Task set:
**A)** From the share-based payments note, pull out the passage from "The purpose of" to "of its affiliates." word for word.
**B)** Answer these from the share-based payments note, one answer per line:
(i) On what date did the shareholders of SEA approve the Share Option Scheme?
(ii) On what date did the Share Option Scheme come into effect?
(iii) On which market is the closing price of the Company's share used to set the option price?
**C)** Please continue the share-based payments note from the point where it stops.

— begin Text block —

37. SHARE-BASED PAYMENTS
Share Option Scheme of the Company
The share option scheme of the Company (the "Share Option
Scheme") was approved by the shareholders of SEA on 27 May 2010 and
by the board of directors of the Company (the "Board") on 28 May
2010. The Share Option Scheme came into effect on 16 August 2010
(the "Adoption Date") upon fulfillment of the conditions contained
in the Share Option Scheme. Unless terminated earlier by the Board,
the Share Option Scheme shall be valid and effective for a term of
10 years until 15 August 2020.
The purpose of the Share Option Scheme is to provide a flexible
means to recognise and acknowledge the performance and/or
contribution of any (i) director or employee of the Company or any
of its affiliates; (ii) representative, manager, agent, contractor,
advisor, consultant, distributor or supplier engaged by the Company
or any of its affiliates; (iii) customer, promoter, business ally
or joint-venture partner of the Company or any of its affiliates;
or (iv) trustee of any trust established for the benefit of
employees of the Company or any of its affiliates.
37. SHARE-BASED PAYMENTS - continued
Share Option Scheme of the Company - continued
Under the Share Option Scheme, the Board (or any committee
delegated by the Board) may offer to the eligible participants
options to subscribe for shares of the Company at a price at least
the highest of (i) the closing price of the share of the Company on
the AIM Market on the date of grant of the option; (ii) the average
of the closing price of the share of the Company on the AIM Market
for the five business days immediately preceding the date of grant
of the option; and (iii) the par value of the share of the
Company.

— end Text block —
— begin Supplied data —

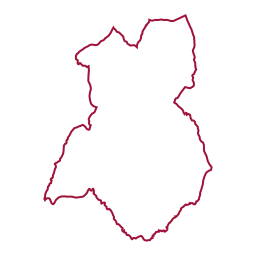 Amagá, Antioquia, Colombia (Equal Earth projection)
{"feature_id": "7082276B93936498493280", "entity_name": "Amagá", "entity_type": "district", "adm_level": 2, "iso_a3": "COL", "parent_name": "Colombia", "parent_adm1": "Antioquia", "projection": "equal_earth", "projection_center": [-75.71, 6.034], "detail": "fine", "context": "isolated", "style": "outline", "palette": "rose", "viewbox_px": 256, "rotation_deg": 0, "n_neighbors": 0, "source": "geoboundaries", "source_scale": "gbopen_adm2", "svg_char_len": 5753}
<svg xmlns="http://www.w3.org/2000/svg" viewBox="0 0 256 256"><path d="M45.0,200.1L45.9,199.0L46.7,198.5L48.0,198.2L49.2,198.4L49.8,199.0L50.1,199.6L51.6,203.2L52.7,204.1L53.2,204.1L53.7,203.8L54.2,203.2L56.0,199.9L58.4,197.7L60.0,196.9L62.0,196.4L65.6,196.4L67.1,196.7L69.4,196.6L72.2,196.7L75.2,197.5L76.5,197.6L82.6,196.7L83.6,196.3L84.8,195.3L86.9,193.0L88.1,190.2L88.7,189.3L89.2,188.9L89.7,189.0L90.3,190.1L90.6,190.4L91.1,190.6L92.0,190.5L92.3,190.3L92.6,188.9L93.2,188.9L93.6,189.7L94.0,191.8L94.0,192.3L93.5,193.1L93.7,193.7L96.2,195.8L96.4,197.2L98.1,199.3L98.7,199.8L100.8,200.4L101.1,201.0L101.2,202.8L101.4,203.5L101.6,203.5L103.4,202.7L104.1,202.5L104.6,202.6L104.9,202.9L105.0,203.4L104.6,204.8L104.7,205.2L106.5,206.7L106.6,207.9L106.8,208.7L107.1,209.1L107.7,209.4L109.2,208.9L109.9,209.4L110.4,210.2L110.8,210.3L112.3,213.0L113.1,215.3L113.8,216.4L114.0,217.4L113.8,218.5L113.9,219.1L115.5,220.5L116.0,221.7L116.4,222.2L116.7,223.7L116.9,224.0L118.6,224.3L119.8,225.3L120.7,226.5L122.5,228.0L122.7,228.6L122.2,229.4L122.2,230.0L122.6,231.2L123.0,231.4L124.0,230.6L124.2,232.3L124.4,232.5L125.8,232.6L126.1,232.9L126.5,234.4L126.9,235.0L128.4,235.0L129.4,235.6L130.5,236.9L131.6,238.9L132.2,239.2L133.4,238.0L134.4,238.0L135.8,238.5L136.8,237.7L139.7,236.3L140.6,236.0L141.0,236.0L141.6,236.2L142.4,237.0L143.6,239.1L144.3,239.9L146.3,240.6L149.0,240.1L150.0,240.1L151.5,238.0L152.5,238.1L152.6,237.7L152.4,236.2L152.7,235.9L153.5,235.9L153.5,235.5L153.4,235.1L153.6,234.5L154.7,234.1L155.9,232.1L158.2,231.7L158.8,230.5L159.5,231.4L160.3,230.6L161.0,230.6L161.9,231.2L162.4,231.2L163.5,230.4L164.1,230.6L164.5,231.6L165.4,231.5L166.9,230.1L167.4,229.3L167.4,228.5L167.2,228.1L166.5,227.6L166.4,227.2L166.6,227.0L167.4,226.9L167.7,225.7L168.8,223.5L169.5,222.8L170.2,222.6L170.7,221.5L171.8,220.6L172.2,219.6L172.8,218.8L174.2,217.7L175.3,217.4L175.5,217.2L175.3,216.4L176.3,216.5L176.6,216.3L178.6,214.0L179.4,212.0L180.9,209.9L180.9,208.8L181.6,207.9L183.6,206.6L183.9,206.1L184.8,205.5L185.5,204.6L185.8,204.5L186.7,205.0L187.0,204.9L189.7,204.0L189.6,203.2L189.8,202.9L190.7,203.2L192.5,203.1L192.8,203.2L193.4,204.1L194.0,204.3L194.9,204.3L195.1,204.2L195.3,203.3L195.8,203.1L196.4,201.3L197.4,201.2L198.2,200.0L198.8,199.6L199.0,199.3L199.3,197.1L200.1,195.0L200.1,193.5L200.3,192.1L201.4,189.4L201.9,187.1L202.7,184.8L203.3,180.2L204.3,177.0L205.9,173.3L206.5,172.4L208.8,170.8L211.0,169.9L211.6,167.4L211.1,166.3L209.8,164.9L207.8,161.1L206.5,156.0L204.1,151.1L203.9,149.4L204.0,147.5L203.8,144.4L202.8,142.3L201.5,141.7L200.0,139.5L199.7,138.3L199.6,136.7L198.1,134.1L198.0,132.6L198.5,130.6L198.2,129.3L197.9,128.8L197.6,126.5L195.5,124.2L195.2,123.7L195.0,122.0L193.9,120.7L191.8,120.3L191.2,119.0L190.7,118.5L190.2,115.2L189.8,114.6L189.3,114.3L188.3,114.1L186.9,114.8L186.7,113.2L186.5,112.9L186.2,112.8L185.8,113.0L184.6,114.2L183.6,112.6L183.1,110.7L181.8,109.0L179.6,107.2L178.7,106.6L176.4,103.9L174.2,102.6L174.5,102.1L175.1,99.6L175.3,99.1L176.0,98.4L177.1,98.2L178.1,97.3L180.7,92.8L185.1,87.1L189.3,88.1L190.3,88.1L192.6,86.8L193.7,85.7L194.0,85.1L193.8,83.5L193.8,82.4L192.7,80.5L192.7,79.3L193.2,77.8L193.2,77.4L192.4,76.1L192.3,75.7L192.6,74.9L194.2,73.8L194.5,72.6L194.8,72.2L194.9,71.4L195.6,70.6L196.2,69.4L195.6,68.4L195.6,66.7L195.2,65.7L195.3,63.6L195.2,63.0L193.9,59.6L194.2,58.7L194.7,57.8L194.7,56.6L193.2,52.5L192.9,51.0L192.9,50.2L194.3,47.1L194.6,45.1L194.4,42.7L194.4,40.5L194.1,39.3L194.2,37.9L194.0,36.6L193.6,35.9L192.8,33.8L191.5,29.4L190.3,27.1L187.3,20.3L185.5,15.4L173.2,21.1L170.5,20.9L167.3,19.9L163.5,20.0L161.6,19.5L157.5,20.1L156.2,19.9L155.0,20.0L152.6,20.6L151.0,20.5L149.3,19.8L149.3,20.9L148.7,22.5L147.0,24.2L146.9,24.7L146.5,25.2L146.4,24.9L145.8,25.5L145.6,26.6L145.2,26.9L144.7,28.1L143.5,29.7L142.7,31.4L142.4,32.1L142.4,33.7L141.3,35.1L141.3,35.8L141.0,36.5L141.2,37.4L141.0,38.1L140.0,40.6L138.4,42.0L137.5,43.7L137.0,45.3L136.9,47.2L135.5,45.9L134.5,45.3L132.8,45.2L130.5,45.6L127.4,43.6L126.9,42.1L126.5,41.7L125.1,41.3L124.4,40.6L123.5,38.4L123.4,36.8L123.1,36.4L119.0,32.4L116.9,31.8L115.4,29.7L113.6,28.0L113.4,27.6L112.3,29.5L110.9,32.5L109.0,35.3L108.0,36.3L105.1,38.3L104.6,39.1L103.5,40.2L101.3,41.0L100.5,41.6L98.4,44.2L97.2,44.8L94.9,45.2L94.1,44.8L92.3,44.6L90.3,44.8L89.5,45.2L88.2,46.1L84.8,47.8L81.8,50.1L80.6,50.7L79.6,51.6L79.1,51.8L78.5,52.7L77.6,53.6L76.9,53.8L76.4,55.1L75.9,55.7L76.0,56.4L75.8,58.0L76.0,58.9L76.4,59.5L77.4,59.9L77.7,60.4L77.8,61.2L77.6,63.4L78.0,63.9L78.8,64.2L79.7,63.1L80.2,63.1L80.6,63.4L82.6,65.7L83.6,65.6L85.2,65.8L85.7,66.0L86.5,66.8L87.0,67.1L87.6,66.9L88.3,66.2L88.6,66.1L88.9,70.4L88.5,75.1L88.3,80.6L88.6,81.6L90.3,85.3L90.8,87.9L90.8,89.7L90.1,91.7L89.5,95.7L89.6,97.4L90.1,100.4L91.0,103.6L91.5,104.3L93.5,106.2L96.6,107.3L94.6,112.0L93.4,113.1L92.3,113.5L91.6,114.2L90.1,116.2L88.7,118.8L88.8,119.6L89.3,121.2L88.9,123.2L89.0,123.5L89.2,124.1L89.7,124.8L90.7,125.2L89.7,128.4L89.6,129.3L89.3,129.6L88.8,129.7L87.1,129.2L85.0,126.5L84.3,125.9L83.1,125.0L82.2,125.0L80.4,126.0L79.5,126.1L77.1,127.3L74.9,127.9L74.0,128.5L71.0,132.1L70.6,133.2L69.3,135.7L68.2,137.1L67.9,137.7L67.6,139.5L67.4,139.8L66.6,140.1L66.5,140.4L66.4,141.4L66.6,142.7L66.3,143.3L65.6,143.7L65.2,143.7L64.2,145.1L63.9,145.7L63.5,151.6L63.1,153.7L61.5,157.1L60.1,158.9L59.9,160.6L59.6,161.0L58.1,161.6L56.9,162.7L55.6,163.1L54.8,163.9L54.8,164.2L55.7,165.4L55.9,166.1L55.9,167.2L55.7,167.8L55.2,168.3L55.0,168.8L53.8,173.5L53.0,174.9L52.9,177.0L52.6,177.7L52.3,178.1L51.5,178.2L50.8,179.3L50.9,180.0L51.5,180.3L51.6,180.6L51.3,181.5L51.0,183.2L49.9,183.5L49.4,184.2L49.0,185.8L48.1,186.5L47.9,187.0L47.8,188.7L47.4,190.0L46.4,191.3L45.7,193.1L45.1,195.0L45.1,197.1L44.4,198.3L44.4,198.8L45.0,200.1Z" fill="none" stroke="#9f1239" stroke-width="2"/></svg>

— end Supplied data —

Task results:
**A)**
The purpose of the Share Option Scheme is to provide a flexible
means to recognise and acknowledge the performance and/or
contribution of any (i) director or employee of the Company or any
of its affiliates; (ii) representative, manager, agent, contractor,
advisor, consultant, distributor or supplier engaged by the Company
or any of its affiliates; (iii) customer, promoter, business ally
or joint-venture partner of the Company or any of its affiliates;
or (iv) trustee of any trust established for the benefit of
employees of the Company or any of its affiliates.

**B)**
(i) 27 May 2010
(ii) 16 August 2010
(iii) The AIM Market

**C)**
Without prior approval of the shareholders of SEA in general
meetings, no option may be granted to (a) an eligible participant
which, if exercised in full, would result in the total number of
shares issued and to be issued upon exercise of all options already
granted or to be granted to such eligible participant in any
12-month period, exceeding 1% of the shares of the Company then in
issue; and (b) a substantial shareholder and/or an independent
non-executive director of the Company or SEA or any of their
respective associates which, if exercised in full, would result in
the total number of shares issued and to be issued upon exercise of
all options granted or to be granted to such person in any 12-month
period, exceeding 0.1% of the shares of the Company then in issue
and with an aggregate value exceeding HK$5 million (or its
equivalent amount in British Pound).
Options granted must be taken up within 28 days from the date of
grant upon payment of HK$10 (or its equivalent amount in British
Pound or United States dollars). The period during which an option
may be exercised is determined by the Board (or any committee
delegated by the Board) at its absolute discretion, save that no
option may be exercised more than 10 years after it has been
granted. Unless otherwise determined by the Board (or any committee
delegated by the Board) at its sole discretion, there is no minimum
period for which an option must be held before it can be
exercised.
No option was granted since the adoption date of the Share
Option Scheme.
Share Award Scheme of the Company
The share award scheme of the Company (the "Share Award Scheme")
was approved by the shareholders of SEA on 27 May 2010 and by the
Board on 28 May 2010 and came into effect on the Adoption Date.
Unless terminated earlier by the Board, the Share Award Scheme
shall be valid and effective for a term of 15 years until 15 August
2025.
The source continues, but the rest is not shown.